By age 80, Schloss hadn’t changed much, according to Buffett’s biography, The Snowball:
Walter Schloss still lived in a tiny apartment and picked stocks the same way he’d always done.
A few chapters on we find Schloss is still playing tennis at 90. That definitely qualifies him for the Great Old Investor club!
The rules of Walter Schloss
If you’d like to follow in the footsteps of Walter Schloss – to try to beat the market rather than ‘merely’ tracking it – then you’ll want to know how he invested.
As a pupil of Benjamin Graham and a fellow traveller of Warren Buffett, Schloss was obviously a value investor. Your first port of call should therefore be Ben Graham’s The Intelligent Investor.
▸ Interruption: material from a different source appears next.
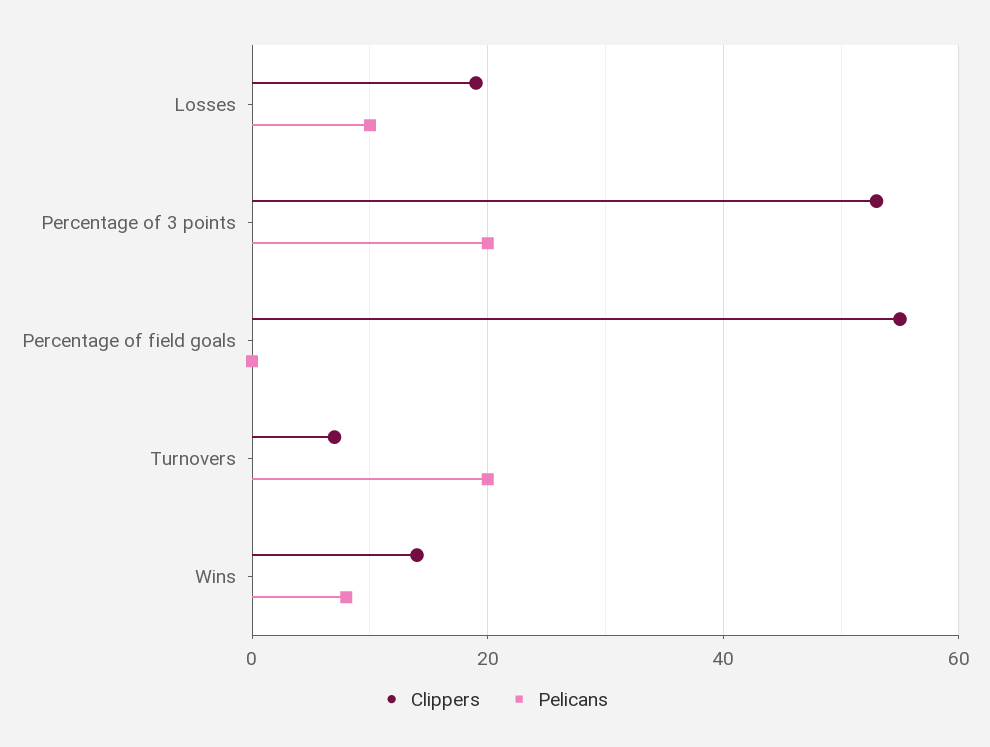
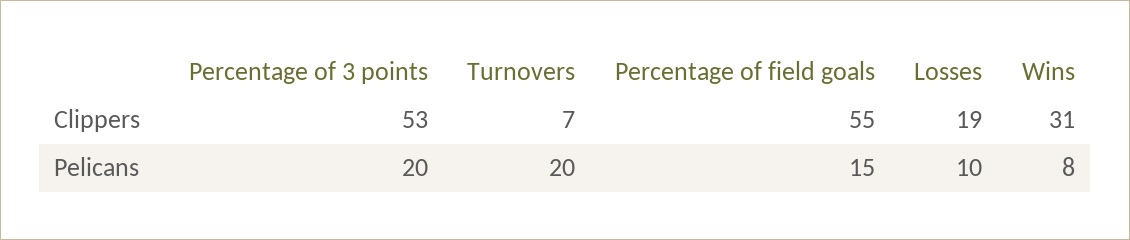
Pelicans, Percentage of field goals: 0 -> 15
Clippers, Wins: 15 -> 31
Like all investors who do what’s supposedly impossible and beat the market, Walter Schloss had his own quirks though.
In 1994 he typed them up onto a single sheet of paper. No book, no speaking tour – just 16 bullet point guidelines.
And here they are, near-verbatim. May they help make you rich!
Factors needed to make money in the stock market: Walter Schloss
- Price is the most important factor to use in relation to value.
- Try to establish the value of the company. Remember that a share of stock represents a part of a business and is not just a piece of paper.
- Use the book value as a starting point to try and establish the value of the enterprise. Be sure that debt does not equal 100% of the equity. (Capital and surplus for the common stock).
- Have patience. Stocks don’t go up immediately.
- Don’t buy on tips or for a quick move. Let the professionals do that, if they can. Don’t sell on bad news.
- Don’t be afraid to be a loner but be sure you are correct in your judgement. You can’t be 100% certain but try to look for weaknesses in your thinking. Buy on a scale and sell on a scale up.
- Have the courage of your convictions once you have made a decision.
- Have a philosophy of investment and try to follow it. The above is a way that I’ve found successful.
- Don’t be in too much of a hurry to sell. If the stock reaches a price that you think is a fair one, then you can sell but often because a stock a goes up say 50%, people say sell it and button up your profit. Before selling try to reevaluate the company again and see where the stock sells in relation to its book value. Be aware of the level of the stock market. Are yields low and P-E ratios high? Is the stock market historically high? Are people very optimistic etc?
- When buying a stock, I find it helpful to buy near the low of the past few years. A stock may go as high as 125 and then decline to 60 and you think it attractive. Three years before the stock sold at 20 which shows there is some vulnerability to it.
- Try to buy assets at a discount [rather] than to buy earnings. Earnings can change dramatically in a short time. Usually assets change slowly. One has to know much more about a company if one buys earnings.
- Listen to suggestions from people you respect. This doesn’t mean you have to accept them. Remember it’s your money and generally it is harder to keep money than to make it. Once you lose a lot of money it is hard to make it back.
- Try not to let your emotions affect your judgement. Fear and greed are probably the worst emotions to have in connection with the purchase and sale of stocks.
- Remember the work of compounding. For example, if you can make 12% a year and reinvest the money back you will double your money in six years, taxes excluded. Remember the rule of 72. Your rate of return [divided] into 72 will tell you the number of years to double your money.
- Prefer stocks over bonds. Bonds will limit your gains and inflation will limit your purchasing power.
- Be careful of leverage. It can go against you.
Sounds simple, doesn’t it?
According to Smart Money, Walter Schloss was still running his own portfolio as of April 2009, aged 95.